### To be done
Update the lines from the start of the records through the line that contains "scientific name: Cydalima perspectalis", changing "scientific name" to "species" and leaving everything else unchanged.

(Stored data entries)
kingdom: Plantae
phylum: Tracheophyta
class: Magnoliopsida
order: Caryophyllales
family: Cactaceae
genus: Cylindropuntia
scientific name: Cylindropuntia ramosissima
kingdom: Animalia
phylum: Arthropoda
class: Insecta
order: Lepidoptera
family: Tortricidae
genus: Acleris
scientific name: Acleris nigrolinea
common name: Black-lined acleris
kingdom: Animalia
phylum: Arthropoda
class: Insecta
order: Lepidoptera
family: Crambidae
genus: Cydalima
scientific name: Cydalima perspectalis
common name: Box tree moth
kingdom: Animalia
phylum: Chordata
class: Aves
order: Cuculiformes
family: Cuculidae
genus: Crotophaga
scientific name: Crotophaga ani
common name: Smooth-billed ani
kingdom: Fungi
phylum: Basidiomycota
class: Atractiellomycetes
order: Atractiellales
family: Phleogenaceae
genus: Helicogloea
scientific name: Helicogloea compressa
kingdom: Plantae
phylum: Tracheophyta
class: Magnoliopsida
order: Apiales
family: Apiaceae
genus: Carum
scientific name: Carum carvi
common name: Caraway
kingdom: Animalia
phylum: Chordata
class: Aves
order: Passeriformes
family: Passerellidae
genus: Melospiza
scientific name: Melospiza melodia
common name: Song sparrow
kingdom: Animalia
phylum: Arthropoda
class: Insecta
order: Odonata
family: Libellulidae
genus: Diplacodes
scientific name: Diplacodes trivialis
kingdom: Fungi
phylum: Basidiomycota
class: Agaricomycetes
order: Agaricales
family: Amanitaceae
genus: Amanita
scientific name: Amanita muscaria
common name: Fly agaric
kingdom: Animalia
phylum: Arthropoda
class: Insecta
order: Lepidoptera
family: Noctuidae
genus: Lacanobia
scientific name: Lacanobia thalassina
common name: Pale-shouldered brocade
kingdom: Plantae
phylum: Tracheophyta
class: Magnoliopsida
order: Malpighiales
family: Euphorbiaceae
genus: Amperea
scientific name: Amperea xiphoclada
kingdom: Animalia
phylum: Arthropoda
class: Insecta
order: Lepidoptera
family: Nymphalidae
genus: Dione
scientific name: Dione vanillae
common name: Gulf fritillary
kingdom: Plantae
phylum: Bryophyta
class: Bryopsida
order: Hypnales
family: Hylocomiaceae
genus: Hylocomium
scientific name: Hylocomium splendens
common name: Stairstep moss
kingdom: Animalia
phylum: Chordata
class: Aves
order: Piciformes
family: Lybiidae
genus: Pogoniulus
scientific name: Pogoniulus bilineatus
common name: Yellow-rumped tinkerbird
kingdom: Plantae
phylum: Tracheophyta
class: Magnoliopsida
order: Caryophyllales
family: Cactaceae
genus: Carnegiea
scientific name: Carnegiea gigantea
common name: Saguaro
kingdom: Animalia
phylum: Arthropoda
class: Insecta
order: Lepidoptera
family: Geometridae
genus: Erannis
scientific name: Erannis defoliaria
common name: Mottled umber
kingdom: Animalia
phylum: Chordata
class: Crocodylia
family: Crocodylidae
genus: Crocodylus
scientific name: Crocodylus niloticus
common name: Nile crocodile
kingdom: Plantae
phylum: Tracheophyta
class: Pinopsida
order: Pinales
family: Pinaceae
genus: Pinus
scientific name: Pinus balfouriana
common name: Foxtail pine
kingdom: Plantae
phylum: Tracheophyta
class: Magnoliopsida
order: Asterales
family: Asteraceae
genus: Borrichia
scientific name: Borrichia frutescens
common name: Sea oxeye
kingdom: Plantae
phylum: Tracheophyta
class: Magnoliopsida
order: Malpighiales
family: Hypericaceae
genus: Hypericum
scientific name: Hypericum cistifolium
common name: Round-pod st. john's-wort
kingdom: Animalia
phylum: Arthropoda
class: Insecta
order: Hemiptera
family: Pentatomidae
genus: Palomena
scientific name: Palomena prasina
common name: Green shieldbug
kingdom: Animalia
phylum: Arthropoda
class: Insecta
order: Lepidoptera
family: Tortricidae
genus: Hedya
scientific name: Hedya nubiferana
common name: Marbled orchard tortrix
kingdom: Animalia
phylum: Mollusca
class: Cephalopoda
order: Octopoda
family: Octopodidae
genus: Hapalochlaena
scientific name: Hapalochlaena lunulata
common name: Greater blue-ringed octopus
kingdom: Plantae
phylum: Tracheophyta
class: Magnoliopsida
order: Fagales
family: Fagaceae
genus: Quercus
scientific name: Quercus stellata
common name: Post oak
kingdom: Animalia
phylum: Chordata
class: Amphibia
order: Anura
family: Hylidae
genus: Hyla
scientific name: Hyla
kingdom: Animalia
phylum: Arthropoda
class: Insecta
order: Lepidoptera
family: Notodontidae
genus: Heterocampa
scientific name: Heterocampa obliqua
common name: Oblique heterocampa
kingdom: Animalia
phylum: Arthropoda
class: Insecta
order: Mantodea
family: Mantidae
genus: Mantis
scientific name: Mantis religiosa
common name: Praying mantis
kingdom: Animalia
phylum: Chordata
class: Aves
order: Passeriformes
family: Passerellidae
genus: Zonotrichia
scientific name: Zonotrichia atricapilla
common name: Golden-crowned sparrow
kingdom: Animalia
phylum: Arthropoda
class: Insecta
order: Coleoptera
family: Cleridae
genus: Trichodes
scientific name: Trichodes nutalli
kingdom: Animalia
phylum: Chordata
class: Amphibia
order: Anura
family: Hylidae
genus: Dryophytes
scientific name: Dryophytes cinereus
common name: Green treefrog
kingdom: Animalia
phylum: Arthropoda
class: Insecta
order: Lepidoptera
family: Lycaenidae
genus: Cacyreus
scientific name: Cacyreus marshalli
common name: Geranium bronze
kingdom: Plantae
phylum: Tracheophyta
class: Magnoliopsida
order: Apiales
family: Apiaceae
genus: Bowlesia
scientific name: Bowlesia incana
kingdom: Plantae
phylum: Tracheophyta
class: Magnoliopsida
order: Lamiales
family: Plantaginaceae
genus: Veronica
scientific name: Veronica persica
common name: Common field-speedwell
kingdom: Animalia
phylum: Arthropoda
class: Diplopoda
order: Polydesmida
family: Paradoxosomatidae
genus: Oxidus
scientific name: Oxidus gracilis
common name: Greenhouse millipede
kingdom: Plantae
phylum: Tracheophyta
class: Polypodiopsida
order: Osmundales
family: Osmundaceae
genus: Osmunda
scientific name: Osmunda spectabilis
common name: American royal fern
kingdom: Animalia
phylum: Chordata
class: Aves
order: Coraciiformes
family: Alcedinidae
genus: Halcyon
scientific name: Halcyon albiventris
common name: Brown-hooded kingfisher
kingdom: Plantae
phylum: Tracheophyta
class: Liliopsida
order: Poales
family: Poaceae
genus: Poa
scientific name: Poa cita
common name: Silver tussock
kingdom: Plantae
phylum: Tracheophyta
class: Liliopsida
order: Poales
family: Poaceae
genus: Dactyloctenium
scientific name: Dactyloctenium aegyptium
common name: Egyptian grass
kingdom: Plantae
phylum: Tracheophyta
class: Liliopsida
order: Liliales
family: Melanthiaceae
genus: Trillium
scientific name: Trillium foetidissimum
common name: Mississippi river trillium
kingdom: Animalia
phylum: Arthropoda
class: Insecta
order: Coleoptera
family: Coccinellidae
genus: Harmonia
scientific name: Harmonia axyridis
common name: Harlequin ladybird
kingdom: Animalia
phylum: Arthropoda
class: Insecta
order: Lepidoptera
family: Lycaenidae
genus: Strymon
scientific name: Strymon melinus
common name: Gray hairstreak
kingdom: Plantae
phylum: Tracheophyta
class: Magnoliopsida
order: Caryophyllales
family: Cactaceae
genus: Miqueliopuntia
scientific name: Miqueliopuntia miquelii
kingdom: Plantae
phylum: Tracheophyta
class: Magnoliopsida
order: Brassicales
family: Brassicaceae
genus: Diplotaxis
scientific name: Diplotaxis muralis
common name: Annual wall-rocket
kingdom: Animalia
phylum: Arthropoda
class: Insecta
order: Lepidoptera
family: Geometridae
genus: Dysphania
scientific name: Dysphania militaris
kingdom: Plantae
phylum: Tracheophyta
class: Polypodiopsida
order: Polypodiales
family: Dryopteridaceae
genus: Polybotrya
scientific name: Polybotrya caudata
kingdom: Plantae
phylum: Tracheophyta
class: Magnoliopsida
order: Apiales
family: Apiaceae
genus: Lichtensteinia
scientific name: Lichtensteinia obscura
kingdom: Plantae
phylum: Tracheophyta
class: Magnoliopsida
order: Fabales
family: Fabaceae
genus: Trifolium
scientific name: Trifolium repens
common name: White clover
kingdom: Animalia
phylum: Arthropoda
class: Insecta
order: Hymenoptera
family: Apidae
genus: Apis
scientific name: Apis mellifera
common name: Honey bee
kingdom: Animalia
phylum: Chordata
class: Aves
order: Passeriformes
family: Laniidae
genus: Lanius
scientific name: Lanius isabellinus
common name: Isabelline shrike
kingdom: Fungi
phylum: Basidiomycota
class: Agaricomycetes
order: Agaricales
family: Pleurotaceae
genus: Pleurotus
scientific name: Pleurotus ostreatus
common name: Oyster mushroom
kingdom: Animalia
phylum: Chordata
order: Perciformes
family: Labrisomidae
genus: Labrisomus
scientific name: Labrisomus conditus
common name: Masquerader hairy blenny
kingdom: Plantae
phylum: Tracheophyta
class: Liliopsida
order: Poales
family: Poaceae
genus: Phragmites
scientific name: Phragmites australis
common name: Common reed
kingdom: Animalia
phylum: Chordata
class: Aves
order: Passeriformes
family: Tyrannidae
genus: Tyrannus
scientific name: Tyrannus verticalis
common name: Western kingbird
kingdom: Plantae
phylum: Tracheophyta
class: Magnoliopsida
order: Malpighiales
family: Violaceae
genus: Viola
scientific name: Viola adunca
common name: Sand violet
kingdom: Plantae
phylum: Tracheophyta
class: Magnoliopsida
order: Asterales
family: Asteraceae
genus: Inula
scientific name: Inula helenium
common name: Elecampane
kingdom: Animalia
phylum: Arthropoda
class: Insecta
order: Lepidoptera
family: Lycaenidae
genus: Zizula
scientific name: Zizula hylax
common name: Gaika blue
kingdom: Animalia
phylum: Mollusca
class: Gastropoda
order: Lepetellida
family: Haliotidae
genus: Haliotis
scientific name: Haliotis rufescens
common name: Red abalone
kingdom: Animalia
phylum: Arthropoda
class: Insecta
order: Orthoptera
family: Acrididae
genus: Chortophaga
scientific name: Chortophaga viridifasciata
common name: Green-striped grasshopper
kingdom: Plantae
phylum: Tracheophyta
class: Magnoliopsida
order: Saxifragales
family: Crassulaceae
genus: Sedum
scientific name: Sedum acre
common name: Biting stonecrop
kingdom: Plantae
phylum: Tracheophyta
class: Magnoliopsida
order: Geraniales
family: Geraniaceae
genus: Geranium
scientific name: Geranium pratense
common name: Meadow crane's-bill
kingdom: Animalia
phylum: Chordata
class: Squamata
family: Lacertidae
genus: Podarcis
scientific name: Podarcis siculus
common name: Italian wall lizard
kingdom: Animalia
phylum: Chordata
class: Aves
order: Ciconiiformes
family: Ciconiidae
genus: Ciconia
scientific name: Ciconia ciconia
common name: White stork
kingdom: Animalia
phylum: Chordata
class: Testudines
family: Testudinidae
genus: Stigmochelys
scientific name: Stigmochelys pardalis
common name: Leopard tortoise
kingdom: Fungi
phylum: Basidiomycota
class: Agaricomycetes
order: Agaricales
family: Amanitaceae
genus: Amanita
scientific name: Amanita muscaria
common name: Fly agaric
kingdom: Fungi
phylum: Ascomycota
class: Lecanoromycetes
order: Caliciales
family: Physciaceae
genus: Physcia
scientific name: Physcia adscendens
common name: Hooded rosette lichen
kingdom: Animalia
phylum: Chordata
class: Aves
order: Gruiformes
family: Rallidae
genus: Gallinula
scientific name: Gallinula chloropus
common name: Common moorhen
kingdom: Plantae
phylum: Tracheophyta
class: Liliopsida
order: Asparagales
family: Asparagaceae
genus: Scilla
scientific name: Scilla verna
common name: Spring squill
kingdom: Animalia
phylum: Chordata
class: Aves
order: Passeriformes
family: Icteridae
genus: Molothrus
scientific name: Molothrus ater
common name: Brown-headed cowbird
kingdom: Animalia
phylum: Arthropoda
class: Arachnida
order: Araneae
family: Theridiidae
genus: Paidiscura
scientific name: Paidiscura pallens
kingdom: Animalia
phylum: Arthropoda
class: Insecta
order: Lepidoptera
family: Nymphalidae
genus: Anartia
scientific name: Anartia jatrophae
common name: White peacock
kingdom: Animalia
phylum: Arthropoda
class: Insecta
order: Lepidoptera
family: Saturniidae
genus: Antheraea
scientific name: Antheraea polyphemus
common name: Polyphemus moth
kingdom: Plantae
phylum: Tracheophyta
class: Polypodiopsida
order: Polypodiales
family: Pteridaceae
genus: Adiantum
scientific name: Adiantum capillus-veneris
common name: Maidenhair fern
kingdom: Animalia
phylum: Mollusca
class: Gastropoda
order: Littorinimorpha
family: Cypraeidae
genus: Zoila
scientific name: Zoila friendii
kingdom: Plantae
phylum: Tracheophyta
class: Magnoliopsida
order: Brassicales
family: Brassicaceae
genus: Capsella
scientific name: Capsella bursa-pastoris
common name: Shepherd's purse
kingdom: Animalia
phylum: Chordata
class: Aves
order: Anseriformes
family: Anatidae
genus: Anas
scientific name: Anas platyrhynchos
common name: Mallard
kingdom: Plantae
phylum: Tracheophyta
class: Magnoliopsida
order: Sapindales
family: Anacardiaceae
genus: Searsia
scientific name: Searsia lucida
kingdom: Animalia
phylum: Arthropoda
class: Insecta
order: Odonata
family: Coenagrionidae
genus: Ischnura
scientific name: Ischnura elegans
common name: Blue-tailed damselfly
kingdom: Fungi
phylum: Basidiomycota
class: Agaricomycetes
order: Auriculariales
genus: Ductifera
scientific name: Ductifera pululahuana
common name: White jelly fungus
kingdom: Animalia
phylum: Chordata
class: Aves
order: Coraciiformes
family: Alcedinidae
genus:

### Output of the exercise
kingdom: Plantae
phylum: Tracheophyta
class: Magnoliopsida
order: Caryophyllales
family: Cactaceae
genus: Cylindropuntia
species: Cylindropuntia ramosissima
kingdom: Animalia
phylum: Arthropoda
class: Insecta
order: Lepidoptera
family: Tortricidae
genus: Acleris
species: Acleris nigrolinea
common name: Black-lined acleris
kingdom: Animalia
phylum: Arthropoda
class: Insecta
order: Lepidoptera
family: Crambidae
genus: Cydalima
species: Cydalima perspectalis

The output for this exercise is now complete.